Ich besitze noch ein zweieinhalb Jahre altes iPad, das ich derzeit nur im heimischen WLAN betreibe, da die SIM-Karte nebst Vertrag meinem alten Arbeitgeber gehörte. Das wollte ich ändern, um auch unterwegs die Vorzüge des Tablets nutzen zu können.

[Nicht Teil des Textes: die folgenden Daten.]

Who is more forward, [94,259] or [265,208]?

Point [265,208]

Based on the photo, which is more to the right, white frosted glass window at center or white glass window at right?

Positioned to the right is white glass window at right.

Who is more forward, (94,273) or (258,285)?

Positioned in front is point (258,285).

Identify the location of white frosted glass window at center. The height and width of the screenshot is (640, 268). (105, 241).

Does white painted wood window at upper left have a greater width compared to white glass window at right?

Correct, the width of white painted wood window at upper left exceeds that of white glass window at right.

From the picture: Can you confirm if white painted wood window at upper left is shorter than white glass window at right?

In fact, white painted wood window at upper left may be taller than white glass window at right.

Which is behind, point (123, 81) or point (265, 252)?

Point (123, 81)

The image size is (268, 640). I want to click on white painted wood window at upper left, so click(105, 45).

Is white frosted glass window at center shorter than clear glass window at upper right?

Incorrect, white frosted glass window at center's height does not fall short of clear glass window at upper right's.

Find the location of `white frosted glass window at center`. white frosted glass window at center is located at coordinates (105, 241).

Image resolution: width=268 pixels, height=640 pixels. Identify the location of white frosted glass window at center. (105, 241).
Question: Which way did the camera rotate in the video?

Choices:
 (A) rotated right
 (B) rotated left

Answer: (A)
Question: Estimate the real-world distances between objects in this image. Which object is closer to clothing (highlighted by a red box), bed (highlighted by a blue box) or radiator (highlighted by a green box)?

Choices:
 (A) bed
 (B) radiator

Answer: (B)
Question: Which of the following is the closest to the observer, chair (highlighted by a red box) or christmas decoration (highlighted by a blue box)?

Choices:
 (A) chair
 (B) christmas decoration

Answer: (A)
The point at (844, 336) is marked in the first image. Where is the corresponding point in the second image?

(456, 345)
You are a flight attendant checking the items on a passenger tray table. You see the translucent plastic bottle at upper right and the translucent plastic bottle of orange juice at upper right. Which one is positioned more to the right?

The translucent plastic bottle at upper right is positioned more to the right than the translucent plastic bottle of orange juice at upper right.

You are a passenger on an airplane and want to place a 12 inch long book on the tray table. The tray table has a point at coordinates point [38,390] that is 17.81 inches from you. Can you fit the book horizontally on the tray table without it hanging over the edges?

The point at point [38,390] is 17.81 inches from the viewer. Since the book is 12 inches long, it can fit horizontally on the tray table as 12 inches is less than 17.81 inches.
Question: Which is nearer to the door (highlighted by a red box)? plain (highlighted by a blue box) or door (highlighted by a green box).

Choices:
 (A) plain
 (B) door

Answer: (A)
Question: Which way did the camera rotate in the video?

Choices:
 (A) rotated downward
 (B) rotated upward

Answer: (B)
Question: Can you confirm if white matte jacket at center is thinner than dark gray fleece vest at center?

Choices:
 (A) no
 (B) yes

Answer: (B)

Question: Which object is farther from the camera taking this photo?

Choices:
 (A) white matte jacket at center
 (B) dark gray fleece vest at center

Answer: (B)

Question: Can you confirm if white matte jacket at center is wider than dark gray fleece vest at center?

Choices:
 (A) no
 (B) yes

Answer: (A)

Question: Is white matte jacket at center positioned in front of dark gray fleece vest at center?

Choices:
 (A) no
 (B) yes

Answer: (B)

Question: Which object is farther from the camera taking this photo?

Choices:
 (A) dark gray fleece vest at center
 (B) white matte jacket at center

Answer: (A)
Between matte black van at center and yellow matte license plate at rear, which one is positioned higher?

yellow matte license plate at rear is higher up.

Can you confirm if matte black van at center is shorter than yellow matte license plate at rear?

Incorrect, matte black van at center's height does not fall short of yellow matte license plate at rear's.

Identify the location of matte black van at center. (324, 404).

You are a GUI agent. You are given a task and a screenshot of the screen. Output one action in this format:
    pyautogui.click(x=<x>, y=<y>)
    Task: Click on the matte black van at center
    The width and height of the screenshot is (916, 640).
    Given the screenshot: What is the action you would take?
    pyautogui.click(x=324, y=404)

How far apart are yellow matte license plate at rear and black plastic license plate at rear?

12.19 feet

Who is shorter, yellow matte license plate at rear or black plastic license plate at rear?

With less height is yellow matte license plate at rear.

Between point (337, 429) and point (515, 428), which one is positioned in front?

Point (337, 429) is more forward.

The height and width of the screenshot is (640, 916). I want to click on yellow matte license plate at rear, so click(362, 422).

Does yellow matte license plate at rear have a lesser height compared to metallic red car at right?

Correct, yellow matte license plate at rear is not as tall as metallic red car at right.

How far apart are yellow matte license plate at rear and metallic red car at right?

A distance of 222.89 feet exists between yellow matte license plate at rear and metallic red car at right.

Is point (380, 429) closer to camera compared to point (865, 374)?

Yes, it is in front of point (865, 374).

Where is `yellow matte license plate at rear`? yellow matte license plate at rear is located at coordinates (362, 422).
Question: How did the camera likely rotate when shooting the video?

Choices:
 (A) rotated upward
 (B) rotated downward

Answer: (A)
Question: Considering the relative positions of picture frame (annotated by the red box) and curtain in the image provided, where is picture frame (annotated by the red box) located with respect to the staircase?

Nach einiger Recherche kam ich darauf, einen Datentarif bei Vodafone abzuschließen, was ich am 17. September tat. Online natürlich, wo ich noch 10% Rabatt nutzen konnte. Als Option im Checkout-Prozess wählte ich die Lieferung in die noch frische und junge Flagship-Filiale am Hamburger Jungfernstieg. Soweit so gut. Scheinbar hat Vodafone die Filialen in sein E-Commerce-Geschäft mit einbezogen – löblich und fortschrittlich. Doch weit gefehlt:

Am 22. September bekam ich eine Nachricht von Vodafone: „Ihre Lieferung ist auf dem Weg zu Ihnen“. Juhu! Einige Tage später, genauer am 30.9., schaute ich beim Vodafone-Shop meiner Wahl vorbei. Gleich am Eingang wurde ich abgefangen – und zunächst einmal in die „Warteschleife“ geschickt. Eine Viertelstunde später hatte ein Mitarbeiter Zeit, aber lediglich eine kurze Antwort für mich parat: „Wenn Sie noch nicht gehört haben, dass die Sendung hier eingetroffen ist, dann ist diese auch noch nicht hier. Sie werden auf jeden Fall benachrichtigt.“ In Ordnung, da war ich wohl etwas zu ungeduldig.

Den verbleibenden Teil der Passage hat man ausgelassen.